I also taught my students what the best kind of Christmas party is; a White Elephant Party.  Who doesn’t want to go home with an alarm clock in a country where it is better to use your cellphone as an alarm at night, because anything plugged into the wall just might lose power.

But where Guatemala, and especially Xela, differs from Christmas in the United States is Christmas Eve.  Growing up as a Presbyterian Pastor’s kid in the United States, my family’s Christmas tradition centered around our church’s Christmas Eve service.  Every year, especially when I was younger, my mom would force me into my Christmas best, drive me and my sisters to church, and we would light the Christ Candle.  As I documented last year, in my blog I’ll Be Home For Christmas, my family always had the misfortune of lighting the Christ Candle, which never went smoothly.  I fought with my sister in front of 1,000 plus people who’d come to church expecting to hear how Christ came to bring peace on earth and goodwill to men.  The next year they expected something else, and I did not fail them.   I dropped a lit match on the carpet floor.  Fortunately the church didn’t burn down.

I did not have to light the Christ Candle for Christmas Eve in Xela.  I was a spectator, surrounded by friends and Guatemalan families who had come to celebrate Christ’s birth.  As much as I missed being with my family last year I enjoyed witnessing how the Latin culture celebrates Christmas.  My favorite part of the service at Saint Mark’s was the Posada.  A handful of kids marched into the church dressed as Guatemalan Marias and Joses with sumbreros and mustaches followed by a very Guatemalan baby Jesus Cristo.

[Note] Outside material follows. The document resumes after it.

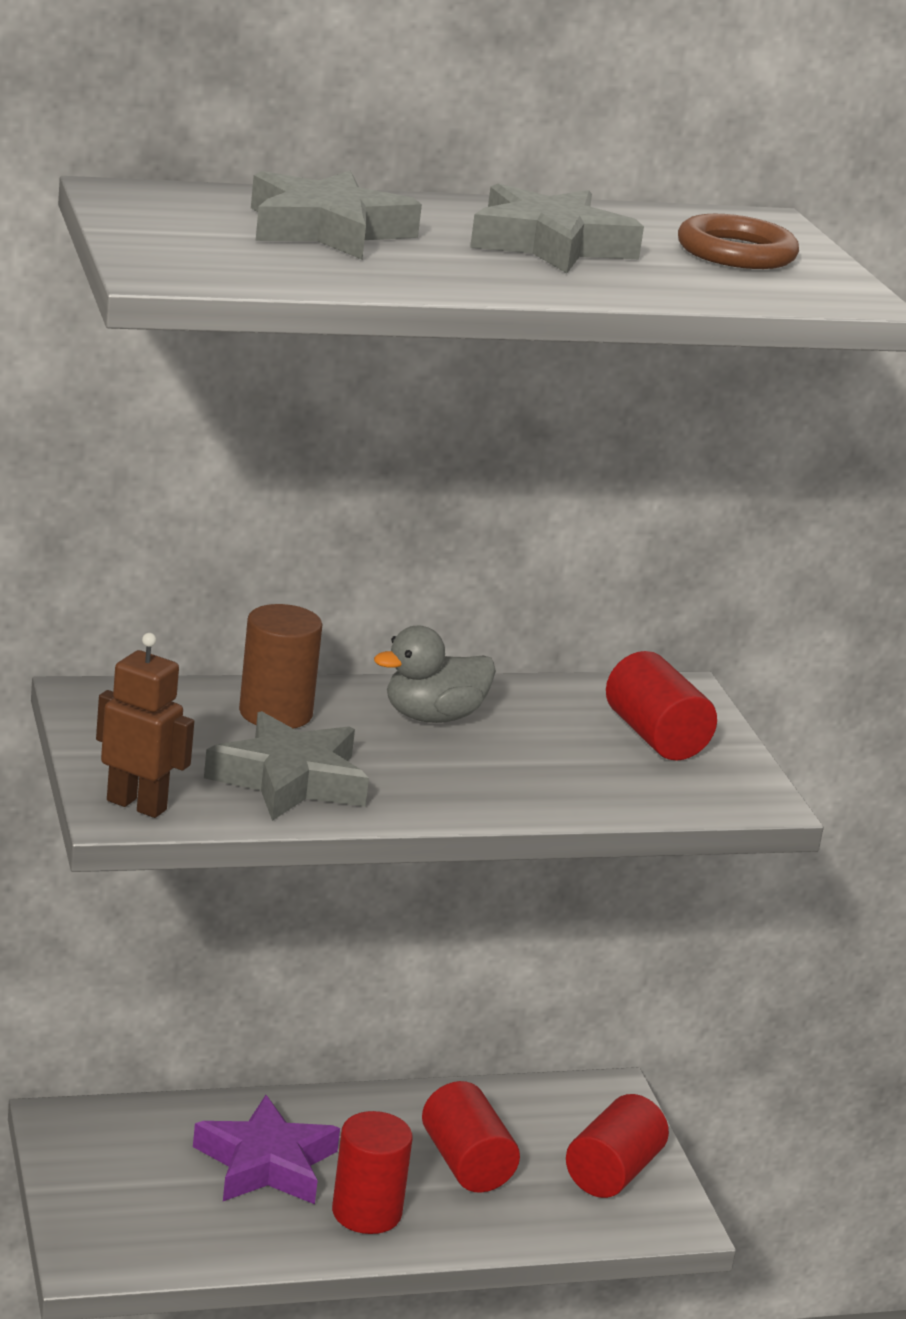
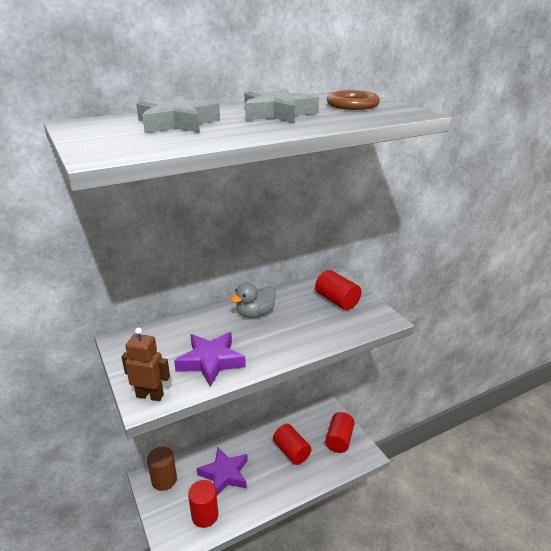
camera: 10 degrees left, 5 degrees up
grey star [204,711,369,821] -> purple star [174,332,246,387]
brown cylinder [239,604,323,729] -> brown cylinder moved to [147,446,177,491]
red cylinder [332,1111,413,1234] -> red cylinder moved to [188,480,218,528]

Shortly after the service, after I had sung my share of Spanish Christmas Carols I headed back to my house with Skyy a fireworks crazed freshman , his mom Susan, whose house I lived at, Jen (co-worker), Blake and Amy (co-workers), Blake’s family, and Holland (another co-worker) and his boys to set off fireworks.  Ask anyone in Guatemala and they will tell you setting off fireworks is the real reason for the season.  I may have spent upwards of twenty dollars on fireworks, which didn’t even match all of the explosives Skyy brought to the table.  Us guys took the next couple of hours detonating our ammunition.  At midnight Xela sounded as if it were under attack, the entire city lit up like the large Christ Candle.

Christmas Eve has aways been family time for me, quiet and relaxing (after the Christmas Eve service at least).  This year I plan on watching “How Earnest Saved Christmas” with my two sisters.  I look forward to waking up on Christmas morning and being with my family.  But I will always remember how much fun I had lighting off fireworks and celebrating my savior’s birth with people my Guatemalan family.

Christmas is not about what you do, what you give or what you get, but in the end it is about enjoying the birth of Christ with those who are around you.  No matter where you are.  Last year on Christmas day Donna and Laurel McMarlin (Laurel was one of my co-workers) welcomed me into their family and shared their Christmas with me.  They helped make what could have been a lonely day, a day full of love and celebration, which made for a perfect Christmas.